How does unplugging battery and RAM (then reconnecting) fix Acer "black screen of death"? [duplicate]

This happens if the capacitors on the board are overcharged; it's either a safety mechanism (to prevent overvolting, some motherboards do this) or simply a malfunction from the extra electricity. The act of attemping to power on the machine without a power source drains the capacitors, and voila - functioning laptop. There can be a lot of causes for this - static electricity, ambient humidity, unstable/dirty power source, problems with the battery, or even a problem with the motherboard itself. It shouldn't happen with any regularity unless there's a component problem, or alternatively you make your living doing belly slides on shag carpeting.

Note that this can happen, not just on laptops, but on desktop PCs as well. Beyond that, it can happen to pretty much any sufficiently sophisticated modern electronic device, in theory. Laptops are just especially susceptible due to their design, so it's generally the only place you see this behavior.

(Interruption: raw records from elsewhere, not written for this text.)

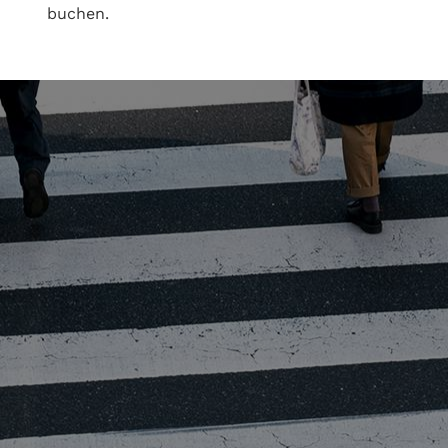
buchen.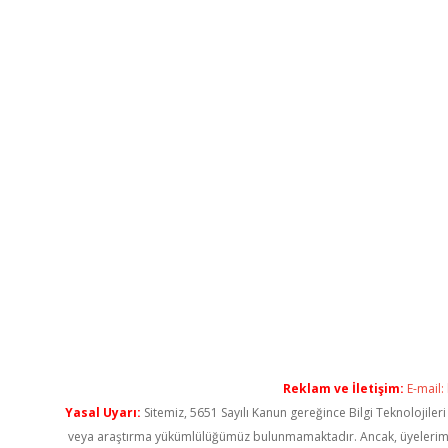
Reklam ve İletişim:
E-mail:
Yasal Uyarı:
Sitemiz, 5651 Sayılı Kanun gereğince Bilgi Teknolojiler
veya araştırma yükümlülüğümüz bulunmamaktadır. Ancak, üyelerimiz ya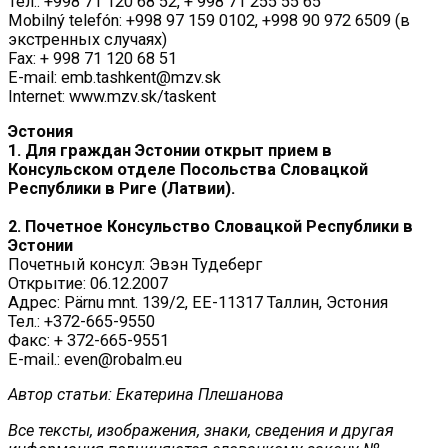
Тел.: +998 71 120 68 52, + 998 71 255 55 65
Mobilný telefón: +998 97 159 0102, +998 90 972 6509 (в
экстренных случаях)
Fax: + 998 71 120 68 51
E-mail: emb.tashkent@mzv.sk
Internet: www.mzv.sk/taskent
Эстония
1. Для граждан Эстонии открыт прием в
Консульском отделе Посольства Словацкой
Республики в Риге (Латвии).
2. Почетное Консульство Словацкой Республики в
Эстонии
Почетный консул: Эвэн Тудеберг
Открытие: 06.12.2007
Адрес: Pärnu mnt. 139/2, EE-11317 Таллин, Эстония
Тел.: +372-665-9550
Факс: + 372-665-9551
E-mail.: even@robalm.eu
Автор статьи: Екатерина Плешанова
Все тексты, изображения, знаки, сведения и другая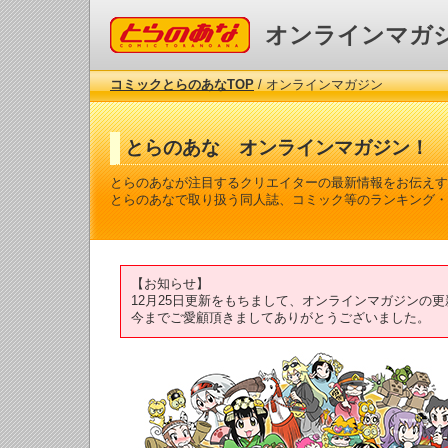
コミックとらのあな
オンラインマガ
コミックとらのあなTOP
/ オンラインマガジン
とらのあな オンラインマガジン！
とらのあなが注目するクリエイターの最新情報をお伝えす
とらのあなで取り扱う同人誌、コミック等のランキング・
【お知らせ】
12月25日更新をもちまして、オンラインマガジンの
今までご愛顧頂きましてありがとうございました。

The problem is that the laptop has crashed. Typically, some piece of hardware gets into an inconsistent or locked-up state, usually the part of the motherboard chipset that controls power sequencing itself. Because the power sequencer runs off standby power (otherwise, you couldn't turn the computer on unless it was already on), simply turning the power off isn't enough.

Removing the battery would eventually solve the problem, as all power would eventually deplete. But the laptop was never designed to drop its standby power all the way to zero as that's not supposed to happen under any normal operating conditions. To force it, you have to try to power the laptop on. That will drain all residual power from everything but the circuity that sustains the CMOS clock and BIOS setup information, which will unfreeze the laptop.